Document segment:
Removal of Directors.    Under the Delaware General Corporation Law, a director of a corporation can be removed with or without cause by the holders of a majority of the shares then entitled to vote at an election of directors; provided, however, that a director of a corporation with a classified board may be removed only for cause with the approval of a majority of the outstanding shares entitled to vote, unless the certificate of incorporation provides otherwise and a director of a corporation having cumulative voting can only be remove if the votes cast against such director’s removal would be insufficient to elect such director at an election of the entire board of directors or, if classified board, at an election of the class of directors of which such director is a part. Under our fourth amended and restated articles of association, directors may be removed with or without cause, by an ordinary resolution of our shareholders.

Excerpted records:
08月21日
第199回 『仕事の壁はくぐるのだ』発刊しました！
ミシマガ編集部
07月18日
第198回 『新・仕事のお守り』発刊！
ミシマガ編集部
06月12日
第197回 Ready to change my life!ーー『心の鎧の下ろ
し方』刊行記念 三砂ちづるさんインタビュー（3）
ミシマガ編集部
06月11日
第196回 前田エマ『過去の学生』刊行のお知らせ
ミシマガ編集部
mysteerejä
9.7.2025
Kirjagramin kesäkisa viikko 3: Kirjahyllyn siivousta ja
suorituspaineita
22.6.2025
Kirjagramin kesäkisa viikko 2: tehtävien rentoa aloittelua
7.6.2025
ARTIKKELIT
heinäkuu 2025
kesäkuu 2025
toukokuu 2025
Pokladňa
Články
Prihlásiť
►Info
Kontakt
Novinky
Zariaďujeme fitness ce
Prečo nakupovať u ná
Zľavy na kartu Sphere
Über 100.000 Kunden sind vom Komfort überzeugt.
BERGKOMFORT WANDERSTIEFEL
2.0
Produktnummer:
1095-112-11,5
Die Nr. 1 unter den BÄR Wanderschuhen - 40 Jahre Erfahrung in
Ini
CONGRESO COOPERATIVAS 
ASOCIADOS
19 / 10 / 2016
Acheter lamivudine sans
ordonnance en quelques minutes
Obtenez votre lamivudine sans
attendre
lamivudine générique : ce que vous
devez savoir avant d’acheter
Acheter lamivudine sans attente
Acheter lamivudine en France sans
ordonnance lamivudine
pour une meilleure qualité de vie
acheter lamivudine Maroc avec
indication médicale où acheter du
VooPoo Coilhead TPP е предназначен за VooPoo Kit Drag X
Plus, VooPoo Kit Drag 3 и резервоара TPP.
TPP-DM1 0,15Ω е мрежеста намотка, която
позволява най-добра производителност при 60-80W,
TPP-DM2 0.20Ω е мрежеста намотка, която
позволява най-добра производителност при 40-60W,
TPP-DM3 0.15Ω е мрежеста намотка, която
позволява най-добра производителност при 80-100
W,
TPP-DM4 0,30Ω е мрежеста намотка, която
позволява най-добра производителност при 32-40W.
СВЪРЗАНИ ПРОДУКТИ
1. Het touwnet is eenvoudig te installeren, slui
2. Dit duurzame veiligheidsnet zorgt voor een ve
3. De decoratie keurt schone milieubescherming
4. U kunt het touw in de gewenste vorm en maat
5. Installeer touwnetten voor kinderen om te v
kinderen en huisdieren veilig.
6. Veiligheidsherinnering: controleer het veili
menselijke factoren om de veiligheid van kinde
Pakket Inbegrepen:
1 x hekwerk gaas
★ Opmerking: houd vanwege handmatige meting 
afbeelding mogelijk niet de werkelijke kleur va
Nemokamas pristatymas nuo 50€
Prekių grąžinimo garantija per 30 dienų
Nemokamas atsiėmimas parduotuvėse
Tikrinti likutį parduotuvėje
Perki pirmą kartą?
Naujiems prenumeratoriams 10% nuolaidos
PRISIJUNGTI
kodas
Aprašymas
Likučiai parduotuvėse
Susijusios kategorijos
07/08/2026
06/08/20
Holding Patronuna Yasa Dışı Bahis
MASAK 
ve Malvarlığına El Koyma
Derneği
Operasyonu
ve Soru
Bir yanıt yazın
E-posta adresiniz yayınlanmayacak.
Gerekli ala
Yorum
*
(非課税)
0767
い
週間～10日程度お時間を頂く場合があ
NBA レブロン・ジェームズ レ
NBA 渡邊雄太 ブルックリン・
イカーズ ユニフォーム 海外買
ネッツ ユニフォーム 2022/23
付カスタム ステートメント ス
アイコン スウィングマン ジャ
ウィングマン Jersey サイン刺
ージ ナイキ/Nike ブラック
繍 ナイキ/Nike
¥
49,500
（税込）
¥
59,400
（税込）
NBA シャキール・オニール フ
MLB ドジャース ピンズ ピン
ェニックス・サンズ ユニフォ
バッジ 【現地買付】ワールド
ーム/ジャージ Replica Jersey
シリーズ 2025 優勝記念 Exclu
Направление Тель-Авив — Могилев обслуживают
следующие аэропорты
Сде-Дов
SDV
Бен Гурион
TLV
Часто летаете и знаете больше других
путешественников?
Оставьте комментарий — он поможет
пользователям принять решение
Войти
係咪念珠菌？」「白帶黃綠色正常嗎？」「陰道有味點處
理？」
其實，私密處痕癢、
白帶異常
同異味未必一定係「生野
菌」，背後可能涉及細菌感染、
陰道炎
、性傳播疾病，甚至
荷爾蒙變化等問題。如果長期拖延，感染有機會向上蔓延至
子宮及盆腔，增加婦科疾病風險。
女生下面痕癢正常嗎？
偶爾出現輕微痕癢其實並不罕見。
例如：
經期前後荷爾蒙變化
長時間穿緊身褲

Aim of the exercise:
Could you continue the passage comparing how directors can be removed under Delaware law and under the company's articles of association, starting right after its last sentence?

Exercise answer:
Transactions with Interested Shareholders.    The Delaware General Corporation Law contains a business combination statute applicable to Delaware corporations whereby, unless the corporation has specifically elected not to be governed by such statute in its certificate of incorporation or by amendment to its certificate of incorporation, it is prohibited from engaging in certain business combinations with an “interested shareholder” for three years following the date that such person becomes an interested shareholder. An interested shareholder generally is a person or a group who or which owns or owned 15% or more of the target’s outstanding voting share within the past three years. This has the effect of limiting the ability of a potential acquirer to make a two-tiered bid for the target in which all shareholders would not be treated equally. The statute does not apply if, among other things, prior to the date on which such shareholder becomes an interested shareholder, the board of directors approves either the business combination or the transaction which resulted in the person becoming an interested shareholder. This encourages any potential acquirer of a Delaware corporation to negotiate the terms of any acquisition transaction with the target’s board of directors.

 

Cayman Islands law has no comparable statute.   As a result, we cannot avail ourselves of the types of protections afforded by the Delaware business combination statute. Cayman Islands law does not prohibit transactions between a company and its significant shareholders. However, it does provide that such transactions must be entered into bona fide in the best interests of our company and not with the effect of constituting a fraud on the minority shareholders.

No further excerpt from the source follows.